Here’s a question:
If we assume that if I win the lottery I will be poor.
And I win the lottery.
Am I poor?
Logically, the answer is “yes.”
It’s not an intuitive answer, but the conclusion does follow the assumptions. This premise—that the conclusions must follow the assumptions—is the basis of “deductive reasoning,” a skill taught to students of formal logic. In formal logic, problems are rendered into an abstract notation, and worked using various tools.
Here’s what the lottery argument looks like when rendered into formal logic:
The process is similar to math (for example, we can express the problem “if I have two cookies and you give me two more cookies, I have four cookies” as “2+2=4″). But unlike math, according to Bram van Heuveln, a professor of cognitive science who regularly teaches an introduction to formal logic, the tools of formal logic are not “a handy tool.” Here’s what he has to say about logic versus math:
People actually use math, right? If an engineer or a mathematician has a problem, they whip out a piece of paper and do a little calculation. You don’t think the problem through first and then transcribe it into symbols, you transcribe it and then use the symbols to work to the answer. But in logic, we hardly ever do this. Even myself, as an expert in this, there’s hardly a time where I’m presented with some kind of logical problem and I whip out the paper, put down all the symbols and work through a truth table or a formal proof.
An understanding of formal logic is a valuable skill, one that could be useful in fields from law to computer science. But van Heuveln jokes that current means of teaching and learning formal logic—rote memorization and repitition—are “BAH” for “boring,” “abstract,” and “hard to use.” The difficulty and abstraction of formal logic is, he believes, a barrier for students who might benefit from an understanding of deductive reasoning. So, with the help of a small grant from the Rensselaer Office of Undergraduate Education, van Heuveln has partnered with Cognitive Science Assistant Professor Mei Si to create a suite of tools to introduce the fundamentals of logic.
Using the grant, van Heuveln and Si will create two sets of teaching tools: one draws on logic-based puzzles that will help students gain an intuitive grasp on some of the functions of logic; the other teaches students a graphical notation for expressing and solving logic problems that is more intuitive than the abstract notation of formal logic.
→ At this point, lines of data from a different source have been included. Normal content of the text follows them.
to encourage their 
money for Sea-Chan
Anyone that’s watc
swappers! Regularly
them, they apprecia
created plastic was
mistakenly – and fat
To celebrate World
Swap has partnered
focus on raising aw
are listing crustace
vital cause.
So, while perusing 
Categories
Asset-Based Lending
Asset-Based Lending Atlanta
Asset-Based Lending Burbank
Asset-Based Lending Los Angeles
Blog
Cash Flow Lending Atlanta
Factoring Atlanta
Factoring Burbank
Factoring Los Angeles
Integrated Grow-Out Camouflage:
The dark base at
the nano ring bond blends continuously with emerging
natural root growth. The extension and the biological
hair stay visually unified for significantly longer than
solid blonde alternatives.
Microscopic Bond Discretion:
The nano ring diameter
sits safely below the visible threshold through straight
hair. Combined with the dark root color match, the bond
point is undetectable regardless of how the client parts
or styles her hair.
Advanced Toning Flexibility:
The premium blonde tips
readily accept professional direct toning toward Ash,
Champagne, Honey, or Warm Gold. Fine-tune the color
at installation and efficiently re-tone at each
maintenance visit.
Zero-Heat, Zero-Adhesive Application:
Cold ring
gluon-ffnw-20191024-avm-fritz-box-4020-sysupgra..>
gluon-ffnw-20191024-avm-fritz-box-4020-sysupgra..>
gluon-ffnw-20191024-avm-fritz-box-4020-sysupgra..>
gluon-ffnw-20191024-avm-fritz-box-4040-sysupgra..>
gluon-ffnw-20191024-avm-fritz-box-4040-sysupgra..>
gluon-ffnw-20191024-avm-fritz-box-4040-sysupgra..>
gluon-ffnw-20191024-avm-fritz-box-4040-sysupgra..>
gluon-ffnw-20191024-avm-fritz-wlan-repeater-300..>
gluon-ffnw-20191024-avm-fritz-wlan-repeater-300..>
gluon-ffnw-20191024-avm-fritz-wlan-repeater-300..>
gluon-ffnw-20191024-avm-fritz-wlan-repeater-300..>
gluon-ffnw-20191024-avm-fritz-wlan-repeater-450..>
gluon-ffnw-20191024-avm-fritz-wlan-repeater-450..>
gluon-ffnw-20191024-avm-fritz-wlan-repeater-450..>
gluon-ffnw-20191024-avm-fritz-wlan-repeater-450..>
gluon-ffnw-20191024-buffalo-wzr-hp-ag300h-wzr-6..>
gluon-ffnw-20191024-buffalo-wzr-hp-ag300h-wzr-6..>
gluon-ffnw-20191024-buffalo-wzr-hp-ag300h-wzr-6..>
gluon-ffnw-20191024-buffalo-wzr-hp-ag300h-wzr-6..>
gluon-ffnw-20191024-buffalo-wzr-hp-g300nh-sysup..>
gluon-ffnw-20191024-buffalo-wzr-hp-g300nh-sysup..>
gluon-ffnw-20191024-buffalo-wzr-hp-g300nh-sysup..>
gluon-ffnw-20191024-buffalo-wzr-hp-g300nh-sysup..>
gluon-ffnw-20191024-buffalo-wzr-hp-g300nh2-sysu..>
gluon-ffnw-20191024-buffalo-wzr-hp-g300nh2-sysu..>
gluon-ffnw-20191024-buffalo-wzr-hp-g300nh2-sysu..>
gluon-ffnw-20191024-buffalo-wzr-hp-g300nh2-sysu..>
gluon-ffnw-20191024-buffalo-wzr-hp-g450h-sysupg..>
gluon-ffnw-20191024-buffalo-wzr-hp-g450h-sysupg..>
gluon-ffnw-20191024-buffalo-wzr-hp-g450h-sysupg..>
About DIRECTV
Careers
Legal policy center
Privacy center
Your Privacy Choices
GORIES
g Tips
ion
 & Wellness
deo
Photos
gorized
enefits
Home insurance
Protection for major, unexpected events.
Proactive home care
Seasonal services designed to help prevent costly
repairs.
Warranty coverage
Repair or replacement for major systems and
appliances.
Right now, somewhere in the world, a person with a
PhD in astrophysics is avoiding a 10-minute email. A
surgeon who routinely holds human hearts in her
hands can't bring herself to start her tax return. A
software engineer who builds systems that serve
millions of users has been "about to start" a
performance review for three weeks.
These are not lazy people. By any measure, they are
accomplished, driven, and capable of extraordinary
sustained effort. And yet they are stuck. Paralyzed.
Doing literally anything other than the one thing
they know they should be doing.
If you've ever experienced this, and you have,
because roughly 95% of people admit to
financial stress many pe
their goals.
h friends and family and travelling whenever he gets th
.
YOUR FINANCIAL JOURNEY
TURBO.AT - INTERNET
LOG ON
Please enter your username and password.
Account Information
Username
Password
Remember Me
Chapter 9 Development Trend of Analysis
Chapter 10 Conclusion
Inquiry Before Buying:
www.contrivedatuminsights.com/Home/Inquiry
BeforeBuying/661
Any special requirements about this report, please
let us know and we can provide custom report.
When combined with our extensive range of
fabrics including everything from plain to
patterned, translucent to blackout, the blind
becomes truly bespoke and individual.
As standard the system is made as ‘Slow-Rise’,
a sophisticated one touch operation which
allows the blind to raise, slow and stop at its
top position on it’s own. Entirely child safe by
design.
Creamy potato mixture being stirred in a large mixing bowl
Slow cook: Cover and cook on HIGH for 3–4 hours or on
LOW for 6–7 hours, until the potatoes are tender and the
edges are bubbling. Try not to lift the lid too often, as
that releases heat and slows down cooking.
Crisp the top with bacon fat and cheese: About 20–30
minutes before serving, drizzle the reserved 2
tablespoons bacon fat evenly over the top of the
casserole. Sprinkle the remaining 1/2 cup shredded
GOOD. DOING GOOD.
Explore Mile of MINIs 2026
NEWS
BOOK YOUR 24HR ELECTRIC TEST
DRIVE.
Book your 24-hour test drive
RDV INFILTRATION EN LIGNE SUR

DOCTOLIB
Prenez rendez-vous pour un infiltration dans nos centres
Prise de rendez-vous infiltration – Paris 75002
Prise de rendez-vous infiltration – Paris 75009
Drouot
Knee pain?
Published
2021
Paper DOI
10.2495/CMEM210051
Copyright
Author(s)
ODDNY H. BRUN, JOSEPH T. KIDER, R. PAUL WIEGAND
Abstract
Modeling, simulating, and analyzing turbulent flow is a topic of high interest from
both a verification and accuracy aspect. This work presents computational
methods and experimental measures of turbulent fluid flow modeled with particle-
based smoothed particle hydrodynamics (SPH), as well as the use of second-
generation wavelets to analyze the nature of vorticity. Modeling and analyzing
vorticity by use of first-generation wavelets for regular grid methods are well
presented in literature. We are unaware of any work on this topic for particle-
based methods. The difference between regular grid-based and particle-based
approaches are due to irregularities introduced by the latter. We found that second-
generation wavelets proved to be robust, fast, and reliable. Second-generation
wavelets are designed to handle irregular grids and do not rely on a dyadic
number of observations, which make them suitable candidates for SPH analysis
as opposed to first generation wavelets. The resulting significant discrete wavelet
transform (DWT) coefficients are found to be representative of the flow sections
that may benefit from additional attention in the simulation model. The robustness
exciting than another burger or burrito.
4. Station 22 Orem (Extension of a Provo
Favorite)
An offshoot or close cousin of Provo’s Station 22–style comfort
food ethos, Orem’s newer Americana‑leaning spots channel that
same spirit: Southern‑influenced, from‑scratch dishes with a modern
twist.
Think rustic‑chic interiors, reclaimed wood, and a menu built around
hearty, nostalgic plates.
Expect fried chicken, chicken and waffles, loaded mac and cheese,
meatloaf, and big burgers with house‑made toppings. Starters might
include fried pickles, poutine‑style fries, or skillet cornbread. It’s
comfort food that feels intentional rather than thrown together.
One problem with logic, says van Heuveln, is that—unlike math, in which cookies can serve as a stand-in for counting and basic arithmetic—logic is hard to demonstrate in the physical world.
(As an aside, van Heuveln says that the difficulty of teaching logic supports the theory of “situated cognition,” whereby knowledge is interconnected with observation and action in the physical world. Under this model, the oldest sections of the human brain—which evolved in a physical world—interact with the newest sections, which exist as a mental “holodeck” where thoughts can be acted out.)
There are no ”cookies” in the world of logic. But van Heuveln said students can grasp principles of logic from a breed of grid-based puzzles that includes Sudoku, Akari (also known as LightUp), and Nurikabe. To improve upon their score in any of these timed games, players must move beyond guesswork and employ elements of deductive reasoning. The games provide a concrete example of the method and power of logic.
Another entry point are “existential graphs,” an alternate notation system (proposed by logician Charles Sanders Peirce) for solving logic problems that involves a more pictorial approach.
Here’s a video in which van Heuveln demonstrates the different between the notational and graphical methods on a problem that asks “if we assume that if p and q then r, and we assume q and p, can we infer r?”:
Van Heuveln said he hopes to have the system up and running by the end of the year.